PROVIDED ENTRIES
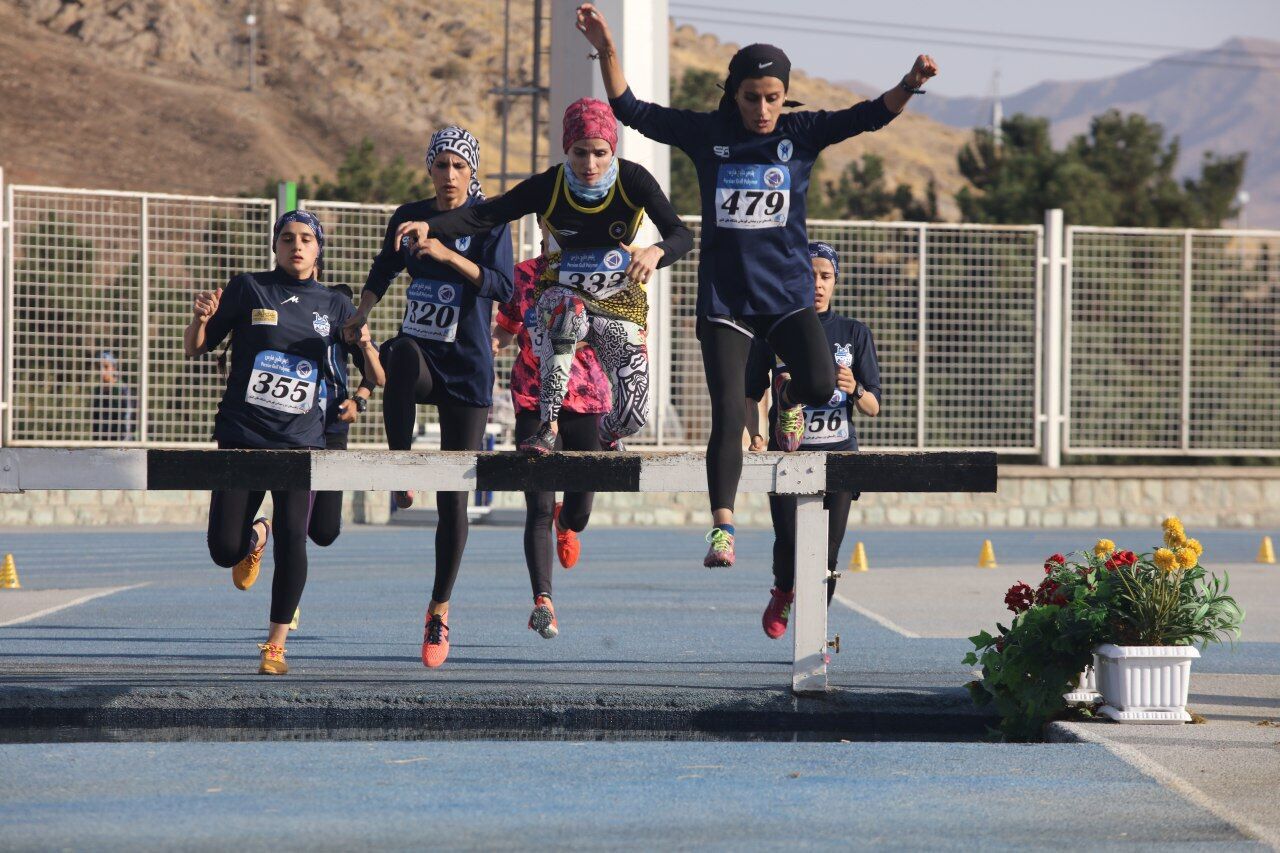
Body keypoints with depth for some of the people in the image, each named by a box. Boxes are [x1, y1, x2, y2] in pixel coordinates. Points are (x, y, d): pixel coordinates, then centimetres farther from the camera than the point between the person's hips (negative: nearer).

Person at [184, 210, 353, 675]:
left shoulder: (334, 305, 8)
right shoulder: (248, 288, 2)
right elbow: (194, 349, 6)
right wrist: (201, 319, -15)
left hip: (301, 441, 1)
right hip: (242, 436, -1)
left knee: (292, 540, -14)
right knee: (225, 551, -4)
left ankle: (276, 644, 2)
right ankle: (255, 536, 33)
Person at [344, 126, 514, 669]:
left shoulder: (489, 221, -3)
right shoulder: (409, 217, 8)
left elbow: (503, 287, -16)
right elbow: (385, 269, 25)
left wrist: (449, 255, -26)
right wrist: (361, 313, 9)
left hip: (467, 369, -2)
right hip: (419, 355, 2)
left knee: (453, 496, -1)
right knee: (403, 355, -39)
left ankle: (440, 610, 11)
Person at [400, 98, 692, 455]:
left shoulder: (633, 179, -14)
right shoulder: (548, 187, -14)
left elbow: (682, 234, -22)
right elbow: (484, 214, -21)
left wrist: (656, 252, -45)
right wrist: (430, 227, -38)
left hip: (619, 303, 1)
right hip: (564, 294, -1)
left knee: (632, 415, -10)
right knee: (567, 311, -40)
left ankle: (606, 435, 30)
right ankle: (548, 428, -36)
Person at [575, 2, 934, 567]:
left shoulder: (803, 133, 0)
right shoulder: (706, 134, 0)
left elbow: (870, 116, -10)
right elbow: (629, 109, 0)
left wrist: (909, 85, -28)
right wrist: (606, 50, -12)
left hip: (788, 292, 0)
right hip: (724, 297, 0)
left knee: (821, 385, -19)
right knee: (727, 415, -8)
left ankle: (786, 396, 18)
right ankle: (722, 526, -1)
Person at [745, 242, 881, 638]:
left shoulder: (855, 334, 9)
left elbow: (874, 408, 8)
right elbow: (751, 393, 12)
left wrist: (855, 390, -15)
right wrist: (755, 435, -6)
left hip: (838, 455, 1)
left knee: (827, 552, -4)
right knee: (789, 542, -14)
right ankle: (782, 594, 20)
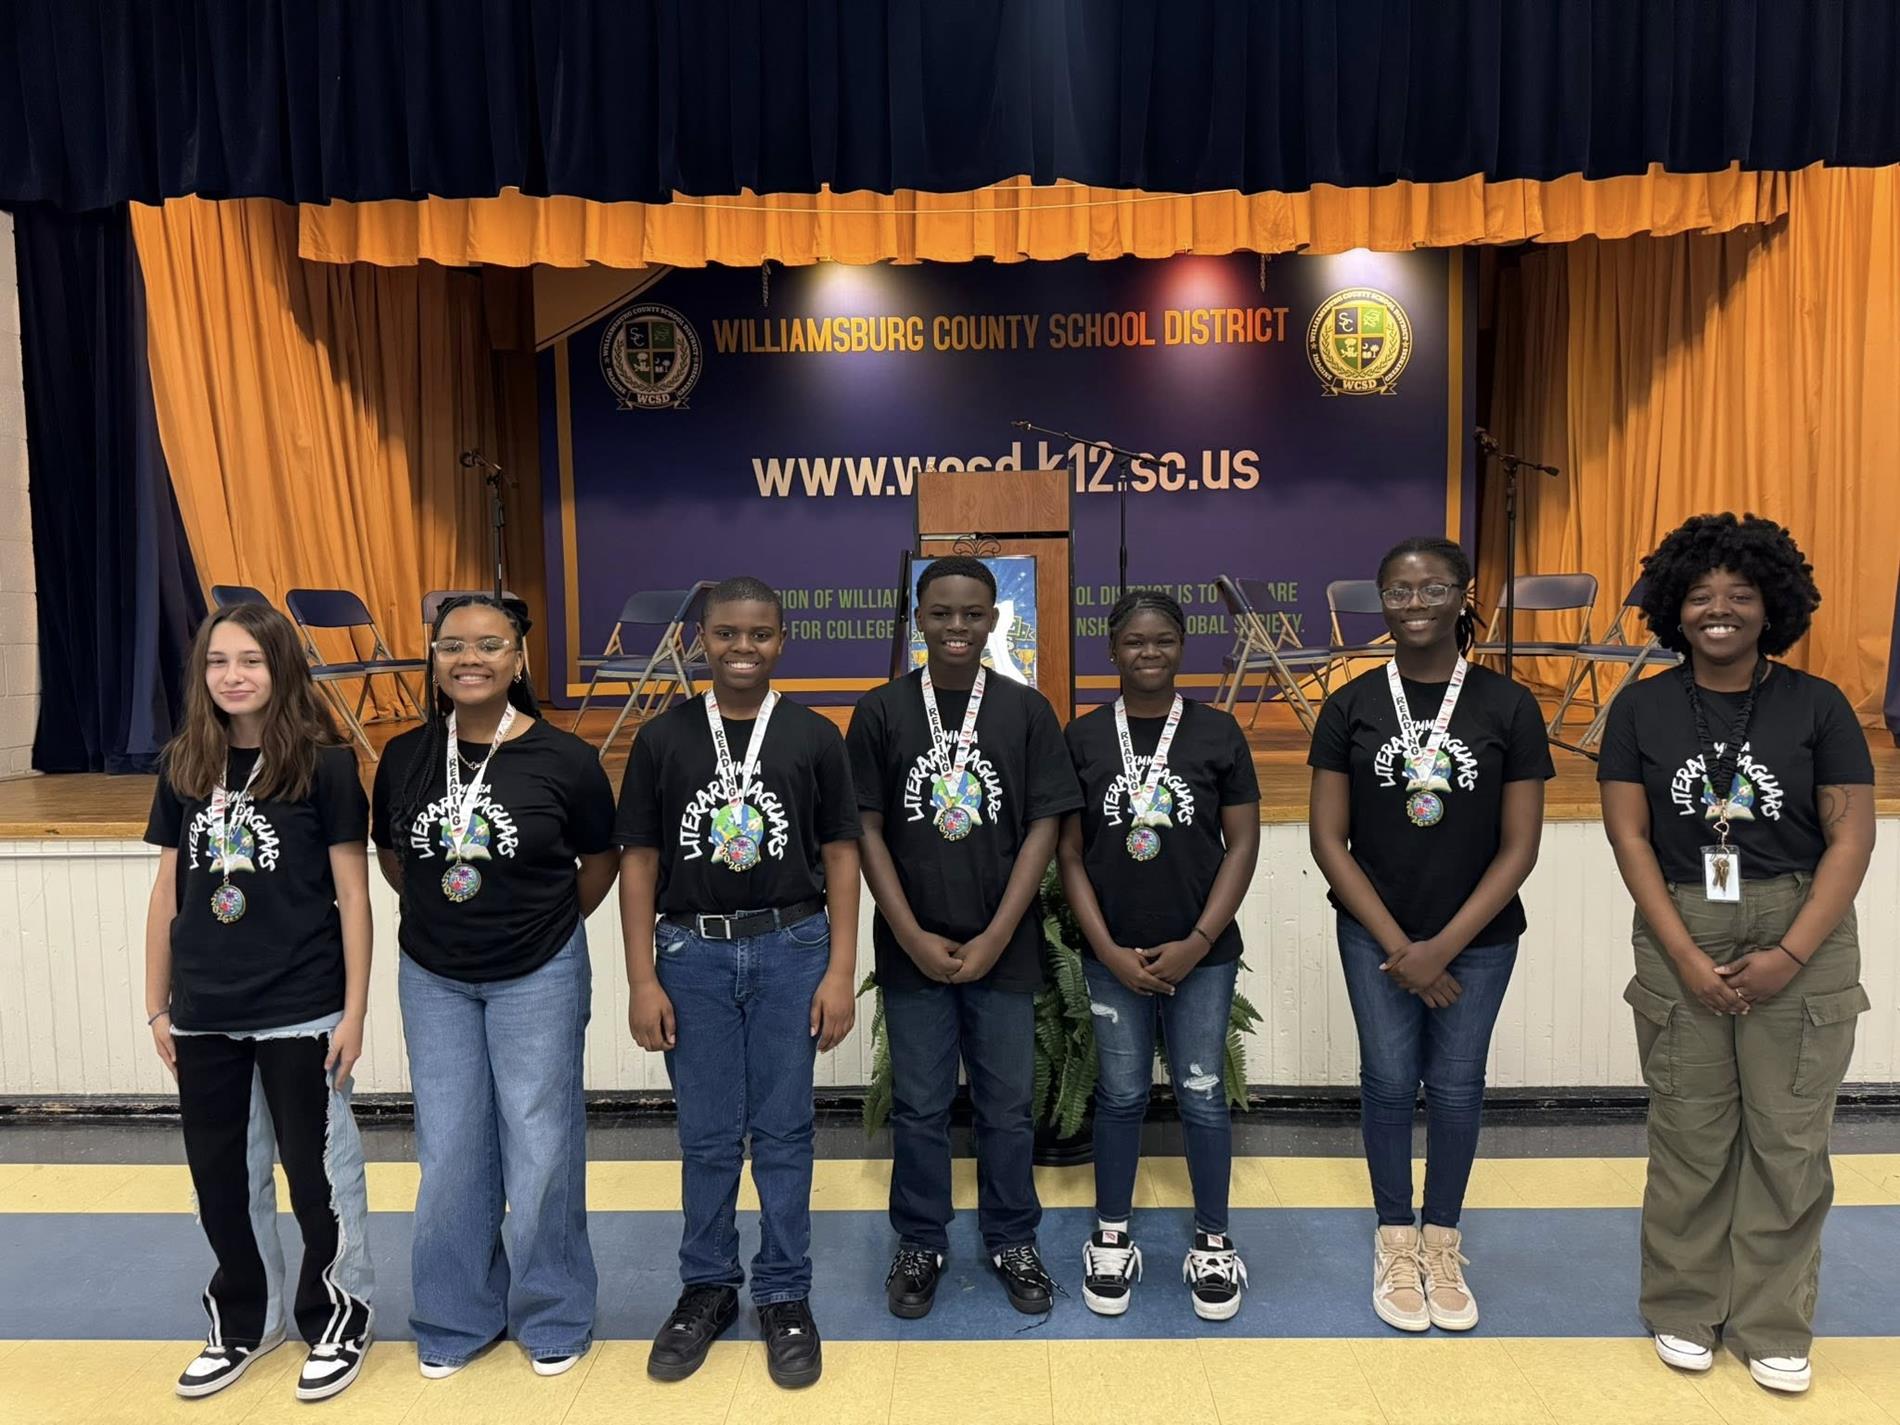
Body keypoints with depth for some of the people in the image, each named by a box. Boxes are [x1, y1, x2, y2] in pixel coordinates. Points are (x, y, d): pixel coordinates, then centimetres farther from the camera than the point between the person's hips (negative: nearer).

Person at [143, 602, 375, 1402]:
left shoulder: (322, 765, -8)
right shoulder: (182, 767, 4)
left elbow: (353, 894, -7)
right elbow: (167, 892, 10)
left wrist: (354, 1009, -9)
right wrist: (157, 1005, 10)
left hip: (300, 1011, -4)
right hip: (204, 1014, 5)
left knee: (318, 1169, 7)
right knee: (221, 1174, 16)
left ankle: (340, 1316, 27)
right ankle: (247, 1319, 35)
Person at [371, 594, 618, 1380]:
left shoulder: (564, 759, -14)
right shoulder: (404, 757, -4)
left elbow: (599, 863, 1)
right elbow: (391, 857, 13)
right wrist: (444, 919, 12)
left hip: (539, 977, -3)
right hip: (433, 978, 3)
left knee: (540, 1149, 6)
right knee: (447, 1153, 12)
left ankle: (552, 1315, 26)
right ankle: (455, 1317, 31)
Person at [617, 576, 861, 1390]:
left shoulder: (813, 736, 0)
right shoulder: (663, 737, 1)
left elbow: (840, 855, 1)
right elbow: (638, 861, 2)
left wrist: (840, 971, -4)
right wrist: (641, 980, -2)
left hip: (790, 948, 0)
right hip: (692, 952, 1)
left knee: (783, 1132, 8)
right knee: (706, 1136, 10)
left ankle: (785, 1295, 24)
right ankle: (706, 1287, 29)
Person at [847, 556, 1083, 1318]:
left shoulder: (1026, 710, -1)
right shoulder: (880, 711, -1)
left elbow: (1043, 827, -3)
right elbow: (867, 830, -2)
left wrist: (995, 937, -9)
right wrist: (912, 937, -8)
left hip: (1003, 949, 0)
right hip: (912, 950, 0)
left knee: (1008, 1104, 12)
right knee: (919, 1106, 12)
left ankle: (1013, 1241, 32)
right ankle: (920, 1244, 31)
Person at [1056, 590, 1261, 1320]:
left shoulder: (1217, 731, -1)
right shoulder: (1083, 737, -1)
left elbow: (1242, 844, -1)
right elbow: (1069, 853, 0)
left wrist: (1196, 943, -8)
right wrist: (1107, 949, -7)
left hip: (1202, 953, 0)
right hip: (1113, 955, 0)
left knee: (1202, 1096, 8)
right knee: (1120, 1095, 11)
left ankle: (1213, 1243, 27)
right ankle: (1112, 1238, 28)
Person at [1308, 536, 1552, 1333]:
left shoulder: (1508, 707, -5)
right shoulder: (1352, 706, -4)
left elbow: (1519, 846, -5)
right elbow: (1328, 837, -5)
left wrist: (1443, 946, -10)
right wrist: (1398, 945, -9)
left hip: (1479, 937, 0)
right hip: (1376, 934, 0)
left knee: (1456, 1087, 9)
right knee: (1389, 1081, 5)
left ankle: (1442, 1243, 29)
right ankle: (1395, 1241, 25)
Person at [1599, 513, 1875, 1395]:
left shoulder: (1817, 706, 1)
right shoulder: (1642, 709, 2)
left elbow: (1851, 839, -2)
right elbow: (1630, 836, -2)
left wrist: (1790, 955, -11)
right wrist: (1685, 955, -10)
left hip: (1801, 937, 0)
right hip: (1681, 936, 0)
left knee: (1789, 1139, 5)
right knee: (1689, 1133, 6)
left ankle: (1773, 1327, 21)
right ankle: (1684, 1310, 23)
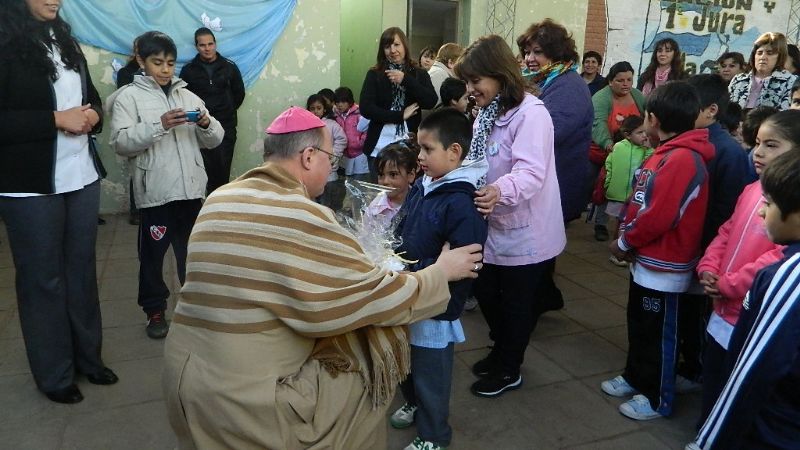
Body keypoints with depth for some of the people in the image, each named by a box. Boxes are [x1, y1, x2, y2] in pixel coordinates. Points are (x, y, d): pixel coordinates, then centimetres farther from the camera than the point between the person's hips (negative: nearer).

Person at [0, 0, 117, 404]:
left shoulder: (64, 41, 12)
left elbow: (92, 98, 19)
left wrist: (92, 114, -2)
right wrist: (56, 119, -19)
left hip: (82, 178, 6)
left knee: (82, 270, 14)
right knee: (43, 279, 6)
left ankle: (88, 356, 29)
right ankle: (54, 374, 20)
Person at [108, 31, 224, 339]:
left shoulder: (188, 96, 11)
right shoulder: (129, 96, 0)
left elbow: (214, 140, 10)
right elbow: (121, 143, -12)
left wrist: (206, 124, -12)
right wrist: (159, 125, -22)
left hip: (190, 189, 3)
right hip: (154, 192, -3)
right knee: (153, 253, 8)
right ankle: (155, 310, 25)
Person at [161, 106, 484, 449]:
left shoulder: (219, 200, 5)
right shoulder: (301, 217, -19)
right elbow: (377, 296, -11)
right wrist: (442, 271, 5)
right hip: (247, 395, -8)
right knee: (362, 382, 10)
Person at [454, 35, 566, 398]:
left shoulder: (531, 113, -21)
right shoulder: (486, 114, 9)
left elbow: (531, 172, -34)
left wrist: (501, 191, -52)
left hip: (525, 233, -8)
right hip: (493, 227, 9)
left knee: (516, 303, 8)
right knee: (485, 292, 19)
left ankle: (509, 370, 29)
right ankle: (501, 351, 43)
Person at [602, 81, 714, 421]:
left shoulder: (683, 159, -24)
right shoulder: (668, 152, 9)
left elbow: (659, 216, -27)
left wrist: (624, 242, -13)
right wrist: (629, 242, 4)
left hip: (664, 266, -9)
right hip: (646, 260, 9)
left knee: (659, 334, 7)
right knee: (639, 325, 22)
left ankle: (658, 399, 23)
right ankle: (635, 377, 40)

YOUR ASSIGNMENT
Line for line, output the entries above from the line with "right wrist: (361, 313, 9)" to the line with "left shoulder: (813, 736, 0)", both included, and nothing more. Skip pictures.

RESPONSE BOX
right wrist: (361, 313, 9)
left hip: (467, 369, -2)
right hip: (419, 355, 2)
left knee: (453, 496, -1)
right knee: (403, 355, -39)
left ankle: (440, 610, 11)
Person at [400, 98, 692, 455]:
left shoulder: (633, 179, -14)
right shoulder: (548, 187, -14)
left elbow: (682, 234, -22)
right elbow: (484, 214, -21)
left wrist: (656, 252, -45)
right wrist: (430, 227, -38)
left hip: (619, 303, 1)
right hip: (564, 294, -1)
left knee: (632, 415, -10)
right knee: (567, 311, -40)
left ankle: (606, 435, 30)
right ankle: (548, 428, -36)
Person at [575, 2, 934, 567]:
left shoulder: (803, 133, 0)
right shoulder: (706, 134, 0)
left elbow: (870, 116, -10)
right elbow: (629, 109, 0)
left wrist: (909, 85, -28)
right wrist: (606, 50, -12)
left hip: (788, 292, 0)
right hip: (724, 297, 0)
left knee: (821, 385, -19)
right knee: (727, 415, -8)
left ankle: (786, 396, 18)
right ankle: (722, 526, -1)
Person at [745, 242, 881, 638]:
left shoulder: (855, 334, 9)
left elbow: (874, 408, 8)
right elbow: (751, 393, 12)
left wrist: (855, 390, -15)
right wrist: (755, 435, -6)
left hip: (838, 455, 1)
left knee: (827, 552, -4)
right knee: (789, 542, -14)
right ankle: (782, 594, 20)
Body keypoints with depth for some of the people in the image, each named by a box. Boxes are [x1, y1, x2, y2] in pixel coordinates. Points are (x, y, d): pixel coordinates, then centimetres farther from the camera than the point between the person's hips (negative: nearer).

Person at [143, 602, 375, 1402]:
left shoulder: (322, 765, -8)
right shoulder: (182, 767, 4)
left elbow: (353, 894, -7)
right elbow: (167, 892, 10)
left wrist: (354, 1009, -9)
right wrist: (157, 1005, 10)
left hip: (300, 1011, -4)
right hip: (204, 1014, 5)
left knee: (318, 1169, 7)
right knee: (221, 1174, 16)
left ankle: (340, 1316, 27)
right ankle: (247, 1319, 35)
Person at [371, 594, 618, 1380]:
left shoulder: (564, 759, -14)
right shoulder: (404, 757, -4)
left elbow: (599, 863, 1)
right elbow: (391, 857, 13)
right wrist: (444, 919, 12)
left hip: (539, 977, -3)
right hip: (433, 978, 3)
left knee: (540, 1149, 6)
right knee: (447, 1153, 12)
left ankle: (552, 1315, 26)
right ankle: (455, 1317, 31)
Person at [617, 576, 861, 1390]:
left shoulder: (813, 736, 0)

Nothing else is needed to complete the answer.